You’ve worked long hours, you’ve put up with bad bosses, you’ve worked weekends, and you’re finally ready to buy your dream house. Underwriting is the process of evaluating whether a borrower is able to repay a mortgage loan based on their financial history, employment history, debts, assets, and credit reports. An underwriter will approve or deny a mortgage loan based on how likely a borrower is to meet their financial obligations in the future. There are 2 types of underwriting: automated and manual. Both follow a different mortgage underwriting process and have their own uses; however, manual underwriting has been given a bad rap over the years. Let’s explore why this is the case in more detail.

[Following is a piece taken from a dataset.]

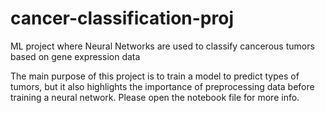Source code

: # cancer-classification-proj
ML project where Neural Networks are used to classify cancerous tumors based on gene expression data

The main purpose of this project is to train a model to predict types of tumors, but it also highlights the importance of preprocessing data before training a neural network.
Please open the notebook file for more info.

The underwriting process requires underwriters to gather disparate data from different channels, manually enter that data into spreadsheets, complete their calculations, review the plethora of documents manually, and finally come to a decision. This entire process is document heavy and so takes an inordinate amount of time, if it is to be a high-quality mortgage loan. Because of the amount of information involved and the number of factors that need to be seriously considered before coming to an accurate decision, the rate at which these loans are produced is very slow. As such, manual underwriting is terribly inefficient and can take months to complete.
The mortgage underwriting process involves many tasks from verifying the authenticity of documentation or calculating their debt-to-income ratio to evaluating their credit history for any red flags. All it takes is for the underwriter to hit one wrong key during this arduous process for the entire file to be compromised. This incorrect credit decision would then be scrutinized and deemed faulty in terms of compliance, and the entire business could be highly penalized, if not shut down, as a result. Therefore, manual underwriting is considered to be highly inaccurate because of the sheer number of errors involved on a regular basis.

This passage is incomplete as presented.